Product lifecycle management (PLM) is a business strategy that enables seamless information flow in today's collaborative, but distributed product development environment. In such environment, geographically and functionally distributed teams are involved in the development process, and the teams use different software systems with different ways of representing product data.

As the product development process gets bigger and complicated, product semantics also needs to be translated in addition to the syntactic information, but ISO 10303, the current industry standard, cannot successfully translate the semantics; this has led to a new approach toward semantics-based product data integration.

Semantics-based integration first requires participating domains to use semantic representation of product data. Given the semantic representations, it further requires techniques to determine semantic maps across product representations that will enable semantically correct interoperability of product data, and we propose the enabling techniques in this research.

In order to determine semantic maps, we propose a method - Instance-Based Concept Matching (IBCM) that detects 1-to-n maps by exploiting implicit semantics captured in the instances of product models. The use of implicit semantics adds a new dimension in the area of product development, where most of the previous research has focused on using schema or data definition that are explicitly defined.
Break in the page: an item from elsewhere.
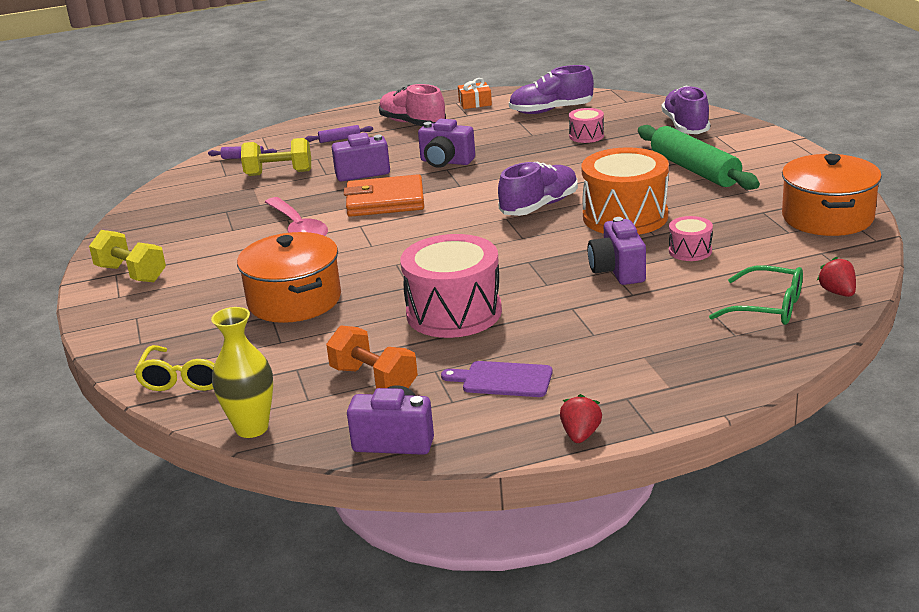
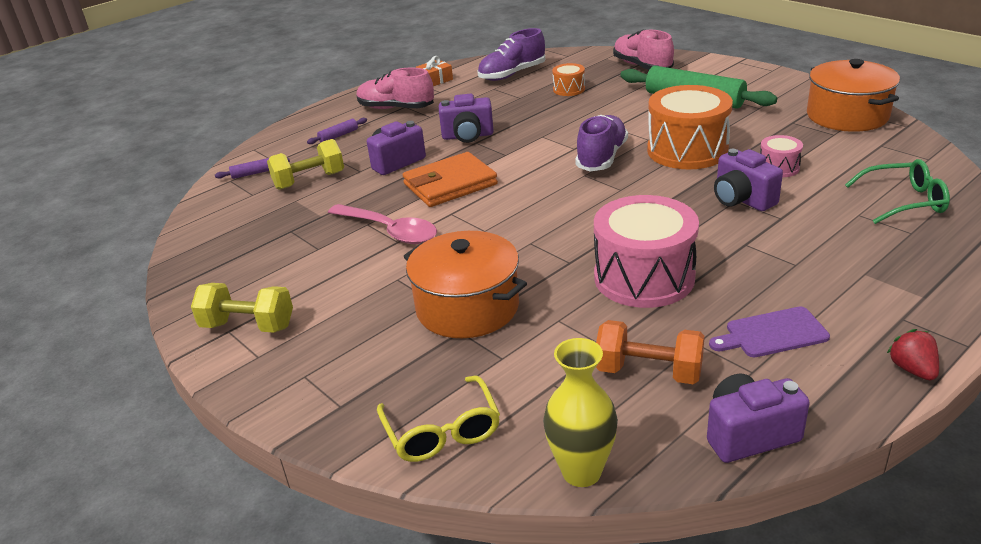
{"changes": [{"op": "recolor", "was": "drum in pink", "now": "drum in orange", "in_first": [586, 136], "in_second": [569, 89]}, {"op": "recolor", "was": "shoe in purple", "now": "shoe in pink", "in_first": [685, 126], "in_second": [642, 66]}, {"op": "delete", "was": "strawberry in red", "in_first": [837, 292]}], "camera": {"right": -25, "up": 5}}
Any single matching method is not enough to determine the semantic maps across the different systems, since each method presents only one view. We propose a method - FEedback Matching Framework with Implicit Training (FEMFIT) to combine the different matching approaches using ranking Support Vector Machine. The method overcomes the need to explicitly train the algorithm before it is used, and minimizes the decision-making load on the domain expert.

Finally, we propose a framework to automatically determine the translation rules to enable translation of concepts from one system to another. Even after the semantic maps are obtained, the syntax in the sending system should properly transform to the syntax in the receiving system. We use a graph search method that obtains the overall translation rule as a combination of multiple basic functions. Using such rules, data from one system can be easily translated to another system.